As declarações finais descrevem as
conclusões preliminares do corpo técnico do FMI ao término de uma visita
oficial (ou ‘missão’), na maioria dos casos a um país membro. As missões são
realizadas como parte de consultas regulares (em geral anuais) ao abrigo do Artigo
IV do Convénio Constitutivo do FMI, no contexto de uma solicitação de uso dos recursos
(empréstimo) do FMI, como parte das discussões de programas monitorizados pelo corpo
técnico ou de outra forma de acompanhamento da evolução económica pelo corpo técnico. As autoridades consentiram com a publicação
desta declaração. As opiniões expressas nesta declaração são as do corpo
técnico do FMI e não representam necessariamente as opiniões do Conselho de
Administração do FMI. Com base nas conclusões preliminares desta missão, o corpo
técnico elaborará um relatório que, após aprovado pela Direção, será submetido
à apreciação e decisão do Conselho de Administração do FMI. Uma missão do Fundo Monetário Internacional
(FMI) esteve em Lisboa entre os dias 5 e 17 de março para conduzir as
discussões de consulta ao abrigo do Artigo IV referentes a 2015, como parte da
atividade normal de supervisão dos países membros. Ao final da visita, o chefe
da missão do FMI, Subir Lall, expressou os seus agradecimentos às autoridades
pelo diálogo franco e construtivo e fez a seguinte declaração:
Espera-se que a recuperação económica de
Portugal se fortaleça este ano. No âmbito do programa de ajustamento económico,
graves desequilíbrios foram corrigidos, o crescimento foi restaurado e o
desemprego começou a declinar. Contudo, persistem alguns desafios que exigirão
um esforço sustentado de reformas estruturais. Uma confluência de fatores
externos positivos – uma taxa de câmbio mais favorável do euro, um ambiente de
política monetária altamente acomodatício e a descida dos preços do petróleo –
proporciona uma excelente janela de oportunidade para a realização de tais
reformas.
O
processo de ajustamento económico
1. O programa de ajustamento económico de
Portugal estabilizou uma economia profundamente desequilibrada. Antes da
eclosão da crise da dívida soberana no início de 2011, o modelo de crescimento
de Portugal, assente no consumo, havia conduzido a grandes défices da balança
de transações correntes. A competitividade externa declinou, a dívida subiu
para níveis insustentáveis nos sectores público e privado e o crescimento caiu
para um nível bastante inferior ao necessário para a convergência para o padrão
de vida médio da União Europeia. Desde 2011, graças às políticas pautadas pelos
princípios do programa de ajustamento, o défice da balança corrente transformou-se
num excedente, a acumulação anterior de endividamento público e privado foi
interrompida e o acesso pleno aos mercados de dívida soberana foi restaurado. O
produto começou a expandir novamente em 2013, enquanto o desemprego começou a
declinar a partir de níveis historicamente sem precedentes. Para sublinhar o
êxito do processo de ajustamento, e em consequência do ambiente de taxas de
juros extraordinariamente baixas na área do euro, Portugal deu início ao
reembolso antecipado de parte do seu empréstimo com o FMI.

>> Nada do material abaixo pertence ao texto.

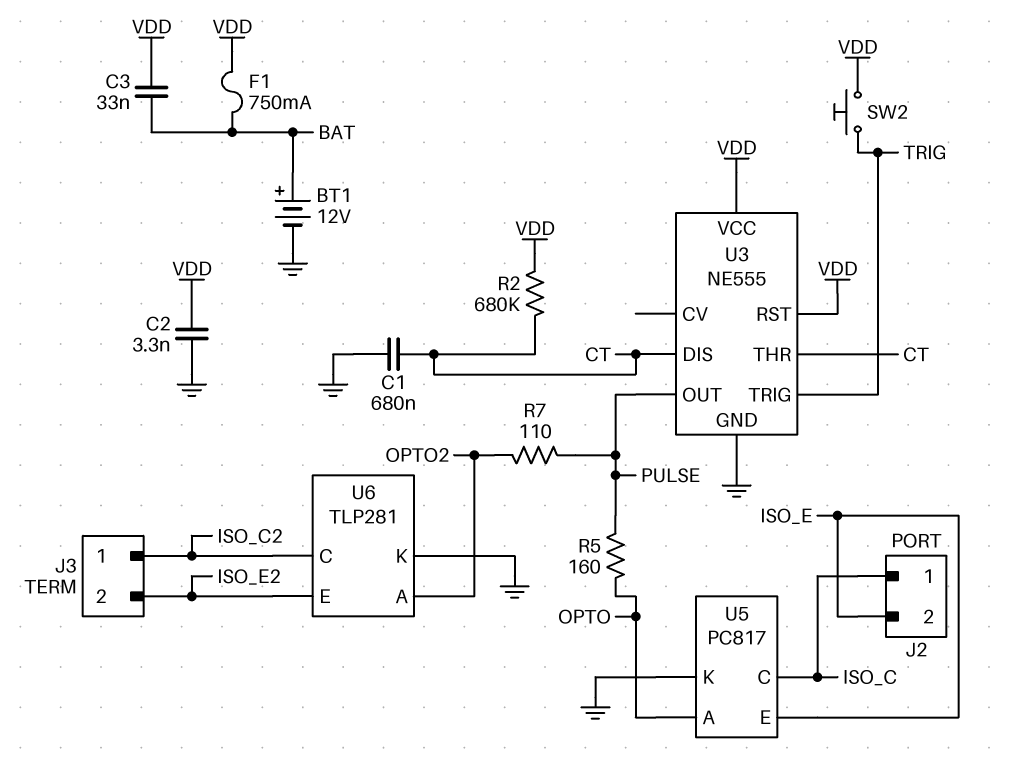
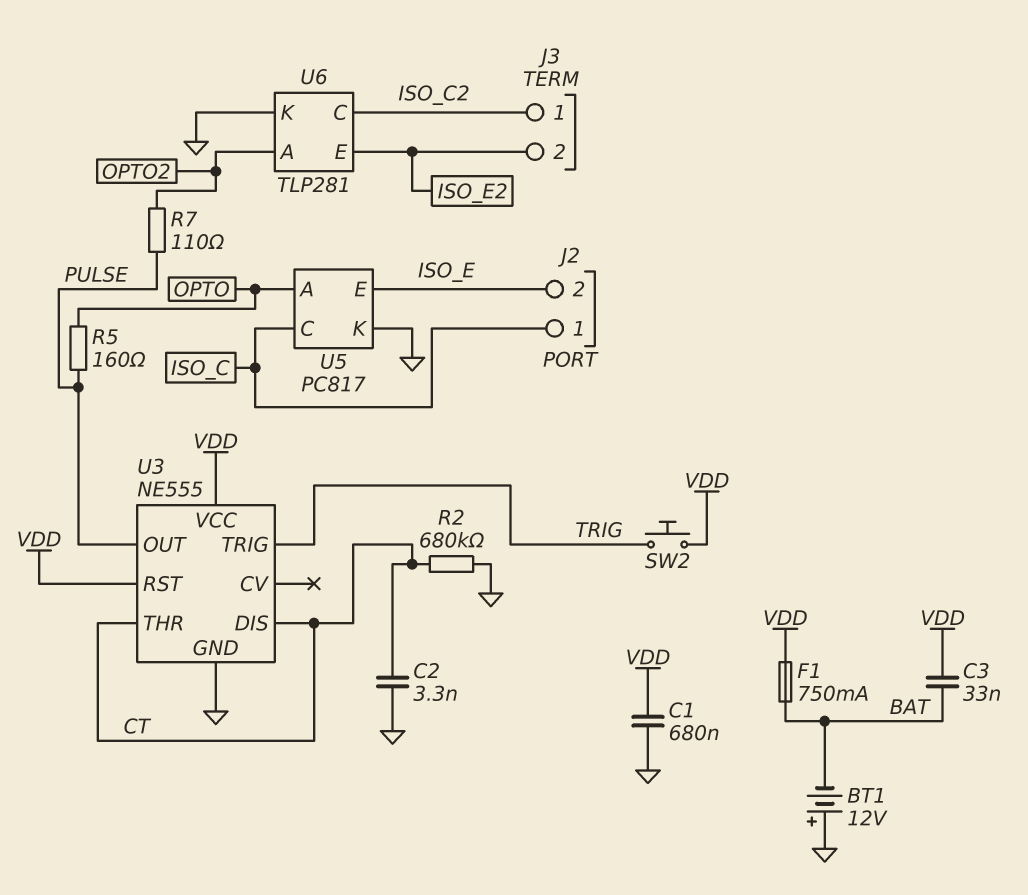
BT1: 12V (plus BAT, minus GND) -> 12V (plus GND, minus BAT)
C1: 680nF (CT, GND) -> 680nF (GND, VDD)
C2: 3.3nF (GND, VDD) -> 3.3nF (CT, GND)
R2: 680k (CT, VDD) -> 680k (CT, GND)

2. Mas os decisores políticos ainda
precisam fazer face a diversos legados difíceis da crise e desequilíbrios de
longa data. Em primeiro lugar, dadas as atuais políticas, a criação de postos
de trabalho nos próximos anos seria insuficiente para reduzir os recursos
ociosos para níveis aceitáveis, especialmente entre os trabalhadores menos
qualificados. Um ritmo mais célere de criação de empregos é também necessário
para reduzir a pobreza e a desigualdade de rendimentos. Em segundo lugar, dadas
as atuais políticas, os níveis excessivos de endividamento de grande parte do
sector empresarial privado continuarão a travar o investimento, perpetuando a
má afetação de recursos a empresas improdutivas e gerando riscos para a estabilidade
financeira. Em terceiro lugar, é preciso dar seguimento à consolidação
orçamental a médio prazo, não só por causa do legado de dívida pública elevada,
mas também para assinalar que os excessos do passado no domínio da política orçamental
não serão repetidos uma vez que se dissipem as pressões imediatas da crise.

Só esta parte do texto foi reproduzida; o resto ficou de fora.